Het is leuk om te horen wat de andere cursisten allemaal bezighoudt, maar het gaat me te ver om de inhoud van alle ‘vijf minuten praatjes’ op mijn blog te delen. Er is één praatje waar ik jullie natuurlijk zeker over ga vertellen en dat is natuurlijk die van mezelf. Deze zal ik op 10 april geven, dus dan horen jullie daar meer over.
24 losse punten
Na de twee uitroeptekens komen we bij de 24 punten, want dat is waar we ons de rest van de avond mee bezig hebben gehouden. Geen theorieles deze keer, maar lekker zelf bezig zijn. Per tweetal kregen we 12 voorwerpen en 12 foto’s. Allemaal sporen van dieren. Aan ons de taak om te bepalen wat voor soort spoor het betrof en welk dier het spoor had achtergelaten. Er zaten veel verschillende sporen bij: vraatsporen, prenten, botresten, uitwerpselen en ga zo maar door. Ik ga jullie echt niet vervelen met een opsomming van alle sporen, maar misschien is het leuk om een paar van de voorwerpen eruit te pikken die je op onderstaande foto kan zien.
- Samengestelde gele bol, links onder: Ik had al direct het idee dat dit een eikapsel was dat je wel eens op het strand kan vinden. Maar een eikapsel waarvan? Van een vis? Van een haai? Nee, dit is het eikapsel van een wulk, een soort zeeslak.

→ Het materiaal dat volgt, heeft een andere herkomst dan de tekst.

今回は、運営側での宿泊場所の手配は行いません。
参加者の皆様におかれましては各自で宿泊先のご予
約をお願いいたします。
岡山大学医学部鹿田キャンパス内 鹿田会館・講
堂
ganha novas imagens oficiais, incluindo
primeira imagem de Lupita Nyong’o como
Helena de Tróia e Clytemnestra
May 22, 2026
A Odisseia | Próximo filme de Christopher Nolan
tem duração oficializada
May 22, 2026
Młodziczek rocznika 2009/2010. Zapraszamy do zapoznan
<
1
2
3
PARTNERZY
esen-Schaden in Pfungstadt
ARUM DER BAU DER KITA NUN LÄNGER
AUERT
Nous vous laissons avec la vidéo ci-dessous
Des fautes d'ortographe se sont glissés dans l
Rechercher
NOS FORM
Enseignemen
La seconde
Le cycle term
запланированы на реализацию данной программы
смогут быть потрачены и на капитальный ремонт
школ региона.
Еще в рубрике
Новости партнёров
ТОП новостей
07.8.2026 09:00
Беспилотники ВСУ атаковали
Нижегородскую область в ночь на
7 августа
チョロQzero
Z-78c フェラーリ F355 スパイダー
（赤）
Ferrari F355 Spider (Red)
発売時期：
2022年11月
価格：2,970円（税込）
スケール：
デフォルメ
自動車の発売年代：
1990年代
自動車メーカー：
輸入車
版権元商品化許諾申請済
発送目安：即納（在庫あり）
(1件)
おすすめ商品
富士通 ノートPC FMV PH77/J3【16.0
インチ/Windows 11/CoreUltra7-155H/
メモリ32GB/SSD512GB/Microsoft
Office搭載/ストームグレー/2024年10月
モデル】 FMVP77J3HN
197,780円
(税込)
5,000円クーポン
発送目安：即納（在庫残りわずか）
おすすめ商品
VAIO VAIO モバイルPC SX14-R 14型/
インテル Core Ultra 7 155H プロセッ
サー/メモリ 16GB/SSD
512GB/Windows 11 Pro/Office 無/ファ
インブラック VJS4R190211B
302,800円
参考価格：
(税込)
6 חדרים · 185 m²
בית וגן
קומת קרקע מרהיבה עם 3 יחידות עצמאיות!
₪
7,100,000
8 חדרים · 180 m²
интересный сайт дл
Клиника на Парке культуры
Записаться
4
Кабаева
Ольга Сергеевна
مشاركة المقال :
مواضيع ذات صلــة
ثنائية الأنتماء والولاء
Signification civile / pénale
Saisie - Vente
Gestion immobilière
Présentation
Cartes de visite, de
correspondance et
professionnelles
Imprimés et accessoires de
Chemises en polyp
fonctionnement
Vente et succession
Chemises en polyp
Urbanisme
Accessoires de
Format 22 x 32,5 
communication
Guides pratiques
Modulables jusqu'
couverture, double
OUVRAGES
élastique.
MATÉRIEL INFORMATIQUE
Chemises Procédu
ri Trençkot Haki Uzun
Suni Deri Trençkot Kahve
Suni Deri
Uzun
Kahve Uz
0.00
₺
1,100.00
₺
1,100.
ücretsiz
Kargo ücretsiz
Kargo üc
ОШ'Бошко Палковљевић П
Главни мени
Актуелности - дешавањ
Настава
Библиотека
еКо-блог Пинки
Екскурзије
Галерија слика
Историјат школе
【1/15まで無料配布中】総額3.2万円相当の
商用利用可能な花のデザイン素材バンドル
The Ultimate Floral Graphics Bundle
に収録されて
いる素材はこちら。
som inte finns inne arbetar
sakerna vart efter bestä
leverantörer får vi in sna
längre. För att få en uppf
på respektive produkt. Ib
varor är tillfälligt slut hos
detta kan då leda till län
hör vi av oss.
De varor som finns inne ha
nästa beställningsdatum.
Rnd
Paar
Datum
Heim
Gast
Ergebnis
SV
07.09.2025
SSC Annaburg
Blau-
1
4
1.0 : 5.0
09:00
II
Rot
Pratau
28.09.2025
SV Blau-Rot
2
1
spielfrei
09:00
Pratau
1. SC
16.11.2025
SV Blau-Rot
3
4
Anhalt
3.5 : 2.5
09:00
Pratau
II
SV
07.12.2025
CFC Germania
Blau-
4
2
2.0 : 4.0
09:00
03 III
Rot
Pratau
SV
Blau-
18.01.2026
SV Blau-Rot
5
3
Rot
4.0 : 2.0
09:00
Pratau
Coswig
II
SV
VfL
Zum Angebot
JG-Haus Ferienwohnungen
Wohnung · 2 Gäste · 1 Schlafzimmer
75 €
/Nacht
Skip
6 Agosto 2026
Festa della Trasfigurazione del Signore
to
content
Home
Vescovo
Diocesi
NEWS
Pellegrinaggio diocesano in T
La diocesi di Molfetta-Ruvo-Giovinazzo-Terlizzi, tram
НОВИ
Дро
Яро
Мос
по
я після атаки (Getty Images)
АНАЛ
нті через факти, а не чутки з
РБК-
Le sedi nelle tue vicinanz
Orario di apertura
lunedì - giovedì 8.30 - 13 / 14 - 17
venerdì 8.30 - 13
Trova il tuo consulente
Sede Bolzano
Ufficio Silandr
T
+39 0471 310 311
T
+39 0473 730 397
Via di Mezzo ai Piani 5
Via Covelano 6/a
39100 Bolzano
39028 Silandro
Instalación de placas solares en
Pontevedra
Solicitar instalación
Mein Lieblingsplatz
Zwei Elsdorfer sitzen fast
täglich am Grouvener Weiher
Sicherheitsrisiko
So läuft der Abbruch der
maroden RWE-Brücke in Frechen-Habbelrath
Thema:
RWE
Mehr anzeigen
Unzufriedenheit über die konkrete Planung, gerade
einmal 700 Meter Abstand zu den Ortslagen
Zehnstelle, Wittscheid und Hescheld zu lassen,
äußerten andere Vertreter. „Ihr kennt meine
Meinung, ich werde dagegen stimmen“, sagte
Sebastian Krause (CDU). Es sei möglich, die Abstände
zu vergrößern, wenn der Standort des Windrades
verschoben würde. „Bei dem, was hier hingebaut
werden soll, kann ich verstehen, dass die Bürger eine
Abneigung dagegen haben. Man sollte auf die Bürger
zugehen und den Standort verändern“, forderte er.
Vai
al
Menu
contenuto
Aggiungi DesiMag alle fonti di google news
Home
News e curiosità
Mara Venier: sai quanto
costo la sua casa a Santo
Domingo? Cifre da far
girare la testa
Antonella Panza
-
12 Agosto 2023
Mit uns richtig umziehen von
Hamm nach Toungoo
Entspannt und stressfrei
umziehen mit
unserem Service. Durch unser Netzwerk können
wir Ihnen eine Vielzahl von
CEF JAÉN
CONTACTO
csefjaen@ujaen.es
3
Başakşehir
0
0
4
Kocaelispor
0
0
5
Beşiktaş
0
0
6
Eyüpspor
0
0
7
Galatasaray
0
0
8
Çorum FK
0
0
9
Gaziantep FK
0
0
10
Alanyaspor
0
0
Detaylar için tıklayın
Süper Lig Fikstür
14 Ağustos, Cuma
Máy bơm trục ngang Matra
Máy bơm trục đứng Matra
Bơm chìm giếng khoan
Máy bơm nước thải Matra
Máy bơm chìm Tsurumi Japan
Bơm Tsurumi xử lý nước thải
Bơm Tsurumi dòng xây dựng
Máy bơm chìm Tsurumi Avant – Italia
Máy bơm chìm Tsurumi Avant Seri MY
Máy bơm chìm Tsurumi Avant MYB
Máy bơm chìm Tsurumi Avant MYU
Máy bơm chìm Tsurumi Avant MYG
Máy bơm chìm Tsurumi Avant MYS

- De twee kersenpitten, geheel midden: Deze kersenpitten waren duidelijk aangevreten, maar waardoor. Met een loep kun je heel mooi de tandafdrukken zien. Hierdoor was het al snel duidelijk dat hier een knaagdier aan de gang was geweest en aan het formaat van de tandafdrukken kon je opmaken dat het een muisje is geweest die zich tegoed heeft gedaan aan het binnenste van de kersenpitten.
- De grijze harige massa, onder de kersenpitten: Velen zullen de braakbal van een uil al wel hebben herkend. Dit soort braakballen bestaan uit de onverteerbare prooiresten die de uilen weer uitspugen. Binnenkort meer over deze interessante voorwerpen.
- Tot slot het oranje kokertje, rechts: Een stuk vuurwerk, met een gaatje er in. Als je goed naar het gaatje keek zag je… helemaal niets. Gewoon een instinker. Dit is een spoor van de mens.
Kijken naar sporen
Als je goed naar de verschillende sporen kijkt en je verstand gebruikt kun je in veel gevallen wel bepalen wat voor dier het spoor heeft achtergelaten. Zo kun je bij uitwerpselen bijvoorbeeld kijken naar de vorm, de kleur en het formaat van de poep. Vaak kun je dan al veel zeggen over de herkomst. Is het donker en glanzend, of zitten er veel organische resten in. Is het een keutel, een drol of een vlaai.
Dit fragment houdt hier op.